Items listed in a dataset
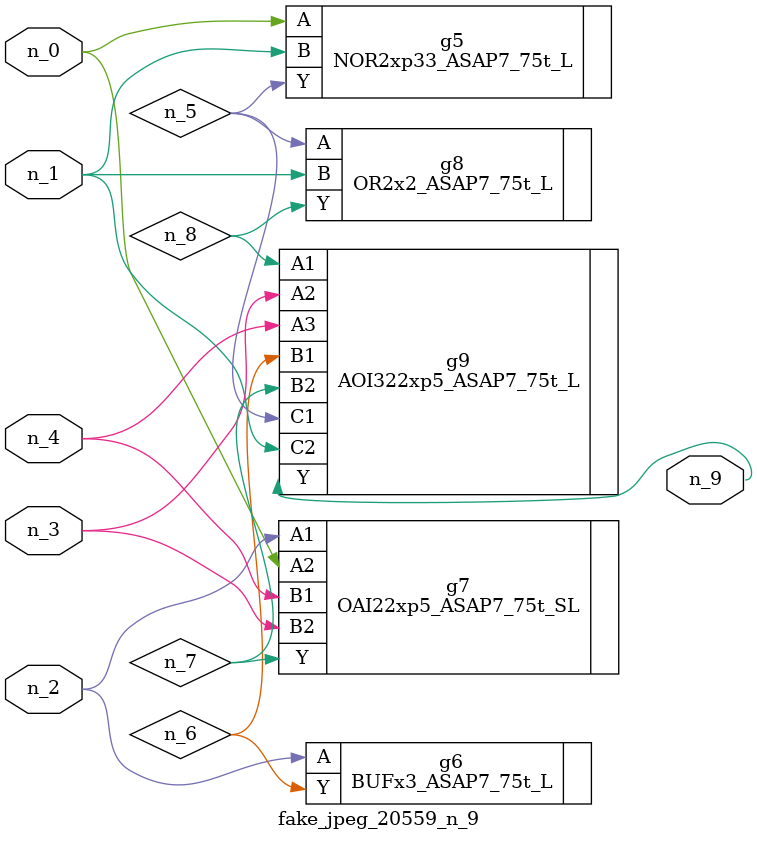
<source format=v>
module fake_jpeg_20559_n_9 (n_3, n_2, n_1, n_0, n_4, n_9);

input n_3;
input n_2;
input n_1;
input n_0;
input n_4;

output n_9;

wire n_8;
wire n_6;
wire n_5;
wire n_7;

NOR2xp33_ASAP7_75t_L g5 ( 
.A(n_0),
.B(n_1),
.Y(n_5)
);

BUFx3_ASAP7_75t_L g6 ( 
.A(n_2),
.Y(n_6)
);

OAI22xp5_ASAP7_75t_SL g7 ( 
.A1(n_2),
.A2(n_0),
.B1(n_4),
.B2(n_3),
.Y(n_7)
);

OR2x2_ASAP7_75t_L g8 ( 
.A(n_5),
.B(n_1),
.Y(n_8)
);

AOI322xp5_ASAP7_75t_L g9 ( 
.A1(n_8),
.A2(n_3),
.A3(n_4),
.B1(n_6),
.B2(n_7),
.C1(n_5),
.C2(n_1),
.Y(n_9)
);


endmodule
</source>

**What to produce**:
Output the data above exactly, excluding images.

**Finished task**:
<source format=v>
module fake_jpeg_20559_n_9 (n_3, n_2, n_1, n_0, n_4, n_9);

input n_3;
input n_2;
input n_1;
input n_0;
input n_4;

output n_9;

wire n_8;
wire n_6;
wire n_5;
wire n_7;

NOR2xp33_ASAP7_75t_L g5 ( 
.A(n_0),
.B(n_1),
.Y(n_5)
);

BUFx3_ASAP7_75t_L g6 ( 
.A(n_2),
.Y(n_6)
);

OAI22xp5_ASAP7_75t_SL g7 ( 
.A1(n_2),
.A2(n_0),
.B1(n_4),
.B2(n_3),
.Y(n_7)
);

OR2x2_ASAP7_75t_L g8 ( 
.A(n_5),
.B(n_1),
.Y(n_8)
);

AOI322xp5_ASAP7_75t_L g9 ( 
.A1(n_8),
.A2(n_3),
.A3(n_4),
.B1(n_6),
.B2(n_7),
.C1(n_5),
.C2(n_1),
.Y(n_9)
);


endmodule
</source>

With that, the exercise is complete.